Hayatın Fırtınalı Denizinde Baobap Tohumlarını Temizlemek: İçsel Bahçemizin Bahçıvanı Olmak🌱
Küçük Prens, minik gezegenine özenle bakardı. Her sabah uyanır uyanmaz volkanlarını temizler, filizini yeni sürmüş baobap ağaçlarını titizlikle köklerinden sökerdi. Çünkü bilirdi ki, bu masum görünümlü tohumlar, eğer ihmal edilirse gezegenini içten içe yok edebilirdi. Baobap ağaçları o kadar hızlı büyürdü ki, kısa sürede kökleriyle gezegenini parçalayabilir, her şeyi ele geçirebilirdi. Bu yüzden Küçük Prens, her gün bıkmadan, usanmadan bu tehlikeli tohumlarla mücadele ederdi. Onun için bu, gezegeninin ve kendi varoluşunun bir meselesiydi.
İşte hayat da bazen Küçük Prens’in gezegeni gibi. Biz de farkında olmadan bazı toksik “baobap tohumları” ekiyoruz iç dünyamıza. Bu tohumlar, ilk başta masum ve hatta çekici görünebilir. Ancak zamanla, köklerini derinlere salar, büyür ve tüm enerjimizi emer. Tıpkı Küçük Prens’in gezegenini tehdit eden baobaplar gibi, bu toksik ilişkiler de iç huzurumuzu bozar, bizi negatif düşüncelerle boğar ve mutsuz eder.
Hayat, bazen sakin bazen de fırtınalı bir deniz gibi. Ancak bu denizin dalgaları, çoğu zaman bize hayatın en değerli derslerini sunar. En güzel gün batımları genellikle en zorlu fırtınaların ardından gelir. Belki de bu yüzden, fırtınalı dönemler ruhumuzu olgunlaştırır, içsel bahçemizdeki hangi tohumların büyüyüp hangilerinin körelmesi gerektiğini anlamamıza yardımcı olur.
Hayatın karmaşık denizinde çıkan toksik karşılaşmalar, aslında farkında olmadan ektiğimiz baobap tohumları gibidir. Küçük Prens’in kitabındaki hikayesinde gezegeninde, masum görünen bu tohumlar zamanla büyüyüp devasa ağaçlara dönüşerek gezegenin toprağını oyar, her şeyi yok eder. Baobaplar, temizlenmezse gezegenin yüzeyini kaplayıp kökleriyle gezegeni parçalayabilecek güce sahiptir. Tıpkı bu hikayede olduğu gibi, zamanla büyüyüp iç huzurumuzu bozan, enerjimizi emen bu tohumları fark etmemiz ve zamanında köklerinden söküp atmamız gerekir.

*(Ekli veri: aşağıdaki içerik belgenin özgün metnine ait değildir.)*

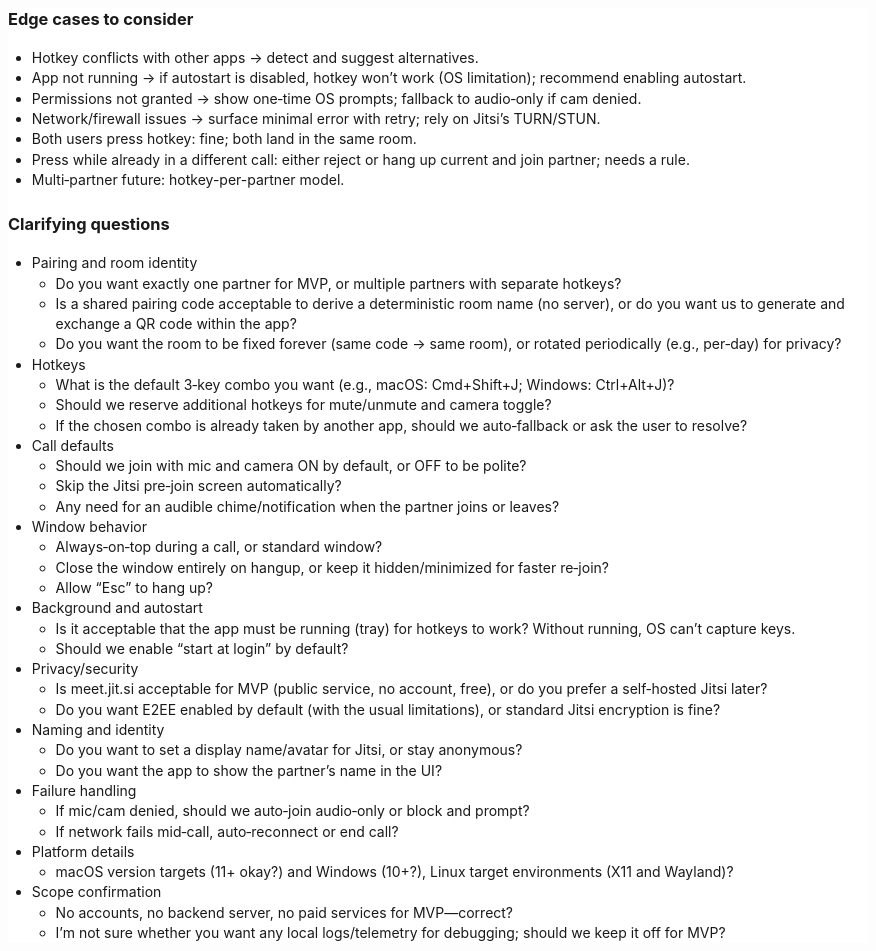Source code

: ### Edge cases to consider
- Hotkey conflicts with other apps → detect and suggest alternatives.
- App not running → if autostart is disabled, hotkey won’t work (OS limitation); recommend enabling autostart.
- Permissions not granted → show one‑time OS prompts; fallback to audio‑only if cam denied.
- Network/firewall issues → surface minimal error with retry; rely on Jitsi’s TURN/STUN.
- Both users press hotkey: fine; both land in the same room.
- Press while already in a different call: either reject or hang up current and join partner; needs a rule.
- Multi‑partner future: hotkey-per-partner model.

### Clarifying questions
- Pairing and room identity
  - Do you want exactly one partner for MVP, or multiple partners with separate hotkeys?
  - Is a shared pairing code acceptable to derive a deterministic room name (no server), or do you want us to generate and exchange a QR code within the app?
  - Do you want the room to be fixed forever (same code → same room), or rotated periodically (e.g., per‑day) for privacy?
- Hotkeys
  - What is the default 3‑key combo you want (e.g., macOS: Cmd+Shift+J; Windows: Ctrl+Alt+J)?
  - Should we reserve additional hotkeys for mute/unmute and camera toggle?
  - If the chosen combo is already taken by another app, should we auto‑fallback or ask the user to resolve?
- Call defaults
  - Should we join with mic and camera ON by default, or OFF to be polite?
  - Skip the Jitsi pre‑join screen automatically?
  - Any need for an audible chime/notification when the partner joins or leaves?
- Window behavior
  - Always‑on‑top during a call, or standard window?
  - Close the window entirely on hangup, or keep it hidden/minimized for faster re‑join?
  - Allow “Esc” to hang up?
- Background and autostart
  - Is it acceptable that the app must be running (tray) for hotkeys to work? Without running, OS can’t capture keys.
  - Should we enable “start at login” by default?
- Privacy/security
  - Is meet.jit.si acceptable for MVP (public service, no account, free), or do you prefer a self‑hosted Jitsi later?
  - Do you want E2EE enabled by default (with the usual limitations), or standard Jitsi encryption is fine?
- Naming and identity
  - Do you want to set a display name/avatar for Jitsi, or stay anonymous?
  - Do you want the app to show the partner’s name in the UI?
- Failure handling
  - If mic/cam denied, should we auto‑join audio‑only or block and prompt?
  - If network fails mid‑call, auto‑reconnect or end call?
- Platform details
  - macOS version targets (11+ okay?) and Windows (10+?), Linux target environments (X11 and Wayland)?
- Scope confirmation
  - No accounts, no backend server, no paid services for MVP—correct?
  - I’m not sure whether you want any local logs/telemetry for debugging; should we keep it off for MVP?
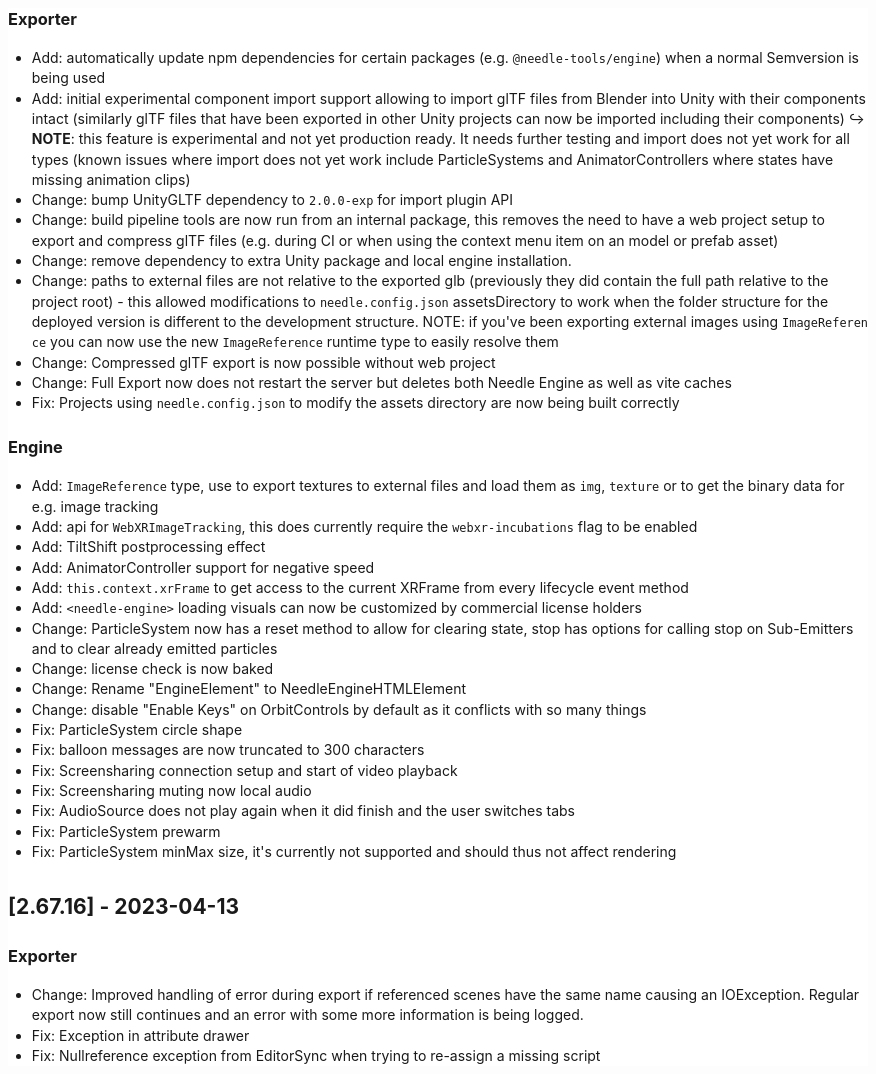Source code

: ### Exporter
- Add: automatically update npm dependencies for certain packages (e.g. `@needle-tools/engine`) when a normal Semversion is being used
- Add: initial experimental component import support allowing to import glTF files from Blender into Unity with their components intact (similarly glTF files that have been exported in other Unity projects can now be imported including their components) 
  ↪ **NOTE**: this feature is experimental and not yet production ready. It needs further testing and import does not yet work for all types (known issues where import does not yet work include ParticleSystems and AnimatorControllers where states have missing animation clips)
- Change: bump UnityGLTF dependency to `2.0.0-exp` for import plugin API
- Change: build pipeline tools are now run from an internal package, this removes the need to have a web project setup to export and compress glTF files (e.g. during CI or when using the context menu item on an model or prefab asset)
- Change: remove dependency to extra Unity package and local engine installation.
- Change: paths to external files are not relative to the exported glb (previously they did contain the full path relative to the project root) - this allowed modifications to `needle.config.json` assetsDirectory to work when the folder structure for the deployed version is different to the development structure. NOTE: if you've been exporting external images using `ImageReference` you can now use the new `ImageReference` runtime type to easily resolve them
- Change: Compressed glTF export is now possible without web project
- Change: Full Export now does not restart the server but deletes both Needle Engine as well as vite caches
- Fix: Projects using `needle.config.json` to modify the assets directory are now being built correctly

### Engine
- Add: `ImageReference` type, use to export textures to external files and load them as `img`, `texture` or to get the binary data for e.g. image tracking
- Add: api for `WebXRImageTracking`, this does currently require the ``webxr-incubations`` flag to be enabled
- Add: TiltShift postprocessing effect
- Add: AnimatorController support for negative speed
- Add: `this.context.xrFrame` to get access to the current XRFrame from every lifecycle event method
- Add: `<needle-engine>` loading visuals can now be customized by commercial license holders
- Change: ParticleSystem now has a reset method to allow for clearing state, stop has options for calling stop on Sub-Emitters and to clear already emitted particles
- Change: license check is now baked
- Change: Rename "EngineElement" to NeedleEngineHTMLElement
- Change: disable "Enable Keys" on OrbitControls by default as it conflicts with so many things
- Fix: ParticleSystem circle shape
- Fix: balloon messages are now truncated to 300 characters
- Fix: Screensharing connection setup and start of video playback
- Fix: Screensharing muting now local audio
- Fix: AudioSource does not play again when it did finish and the user switches tabs
- Fix: ParticleSystem prewarm
- Fix: ParticleSystem minMax size, it's currently not supported and should thus not affect rendering
   
## [2.67.16] - 2023-04-13
### Exporter
- Change: Improved handling of error during export if referenced scenes have the same name causing an IOException. Regular export now still continues and an error with some more information is being logged.
- Fix: Exception in attribute drawer
- Fix: Nullreference exception from EditorSync when trying to re-assign a missing script
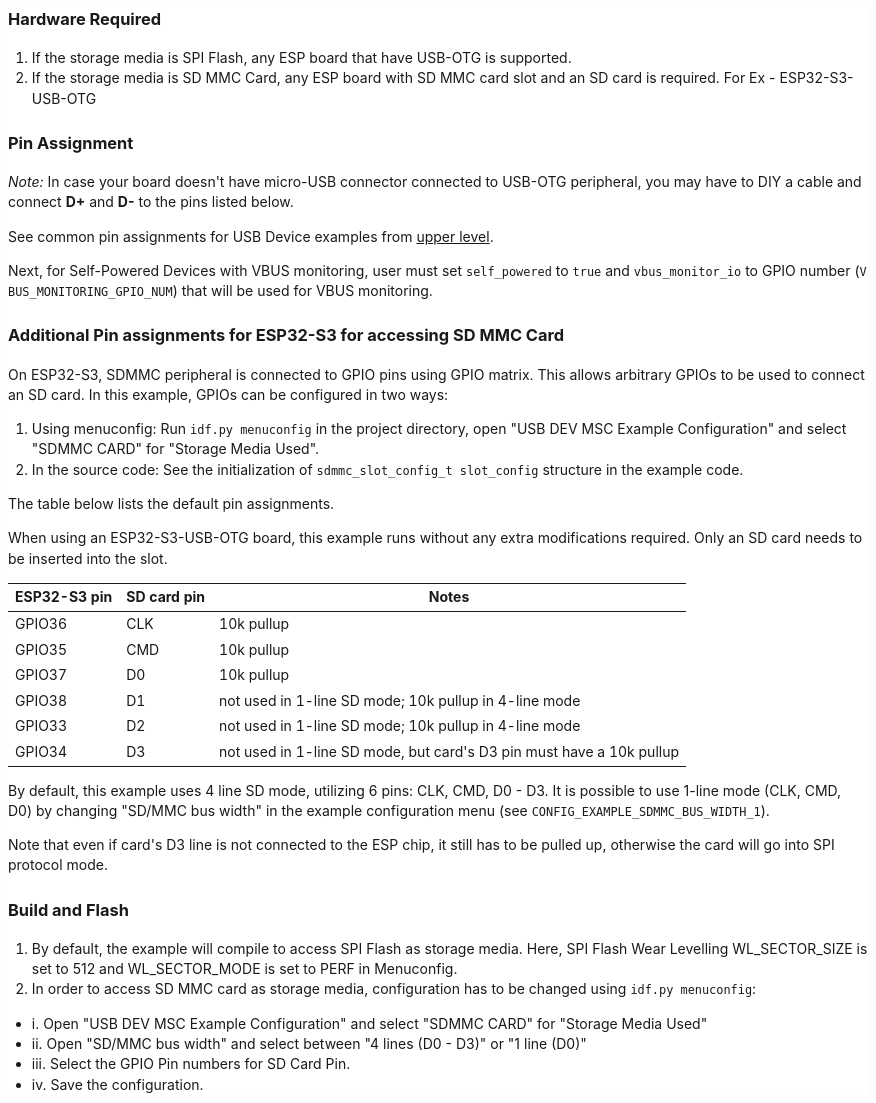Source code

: ### Hardware Required

1. If the storage media is SPI Flash, any ESP board that have USB-OTG is supported.
2. If the storage media is SD MMC Card, any ESP board with SD MMC card slot and an SD card is required. For Ex - ESP32-S3-USB-OTG

### Pin Assignment

_Note:_ In case your board doesn't have micro-USB connector connected to USB-OTG peripheral, you may have to DIY a cable and connect **D+** and **D-** to the pins listed below.

See common pin assignments for USB Device examples from [upper level](../../README.md#common-pin-assignments).

Next, for Self-Powered Devices with VBUS monitoring, user must set ``self_powered`` to ``true`` and ``vbus_monitor_io`` to GPIO number (``VBUS_MONITORING_GPIO_NUM``) that will be used for VBUS monitoring.

### Additional Pin assignments for ESP32-S3 for accessing SD MMC Card

On ESP32-S3, SDMMC peripheral is connected to GPIO pins using GPIO matrix. This allows arbitrary GPIOs to be used to connect an SD card. In this example, GPIOs can be configured in two ways:

1. Using menuconfig: Run `idf.py menuconfig` in the project directory, open "USB DEV MSC Example Configuration" and select "SDMMC CARD" for "Storage Media Used".
2. In the source code: See the initialization of ``sdmmc_slot_config_t slot_config`` structure in the example code.

The table below lists the default pin assignments.

When using an ESP32-S3-USB-OTG board, this example runs without any extra modifications required. Only an SD card needs to be inserted into the slot.

ESP32-S3 pin  | SD card pin | Notes
--------------|-------------|------------
GPIO36        | CLK         | 10k pullup
GPIO35        | CMD         | 10k pullup
GPIO37        | D0          | 10k pullup
GPIO38        | D1          | not used in 1-line SD mode; 10k pullup in 4-line mode
GPIO33        | D2          | not used in 1-line SD mode; 10k pullup in 4-line mode
GPIO34        | D3          | not used in 1-line SD mode, but card's D3 pin must have a 10k pullup

By default, this example uses 4 line SD mode, utilizing 6 pins: CLK, CMD, D0 - D3. It is possible to use 1-line mode (CLK, CMD, D0) by changing "SD/MMC bus width" in the example configuration menu (see `CONFIG_EXAMPLE_SDMMC_BUS_WIDTH_1`).

Note that even if card's D3 line is not connected to the ESP chip, it still has to be pulled up, otherwise the card will go into SPI protocol mode.

### Build and Flash

1. By default, the example will compile to access SPI Flash as storage media. Here, SPI Flash Wear Levelling WL_SECTOR_SIZE is set to 512 and WL_SECTOR_MODE is set to PERF in Menuconfig.
2. In order to access SD MMC card as storage media, configuration has to be changed using `idf.py menuconfig`:
  - i. Open "USB DEV MSC Example Configuration" and select "SDMMC CARD" for "Storage Media Used"
  - ii. Open "SD/MMC bus width" and select between "4 lines (D0 - D3)" or "1 line (D0)"
  - iii. Select the GPIO Pin numbers for SD Card Pin.
  - iv. Save the configuration.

“7 Toksit İnsan Tipolojisi” başlıklı bir yazıda, bu tür ilişkilerin hayatımıza nasıl zarar verdiğini gördüğümde, Küçük Prens’in baobap tohumlarıyla olan mücadelesini hatırladım. İlk başta cazip gelen bu karşılaşmalar zamanla denge bozucu hal başlayabilir. Zamanla çözüm aradığınız her adımda her davranışlarının altında geçmiş travmaları ve bahaneleri yatan bu insanlar, içsel huzurumuzu aşındırır.
Rüzgar fısıldıyor:
Kendi içsel bahçenizin bahçıvanı sizsiniz. Hangi çiçekleri ekeceğinize, hangi ağaçları büyüteceğinize siz karar verin.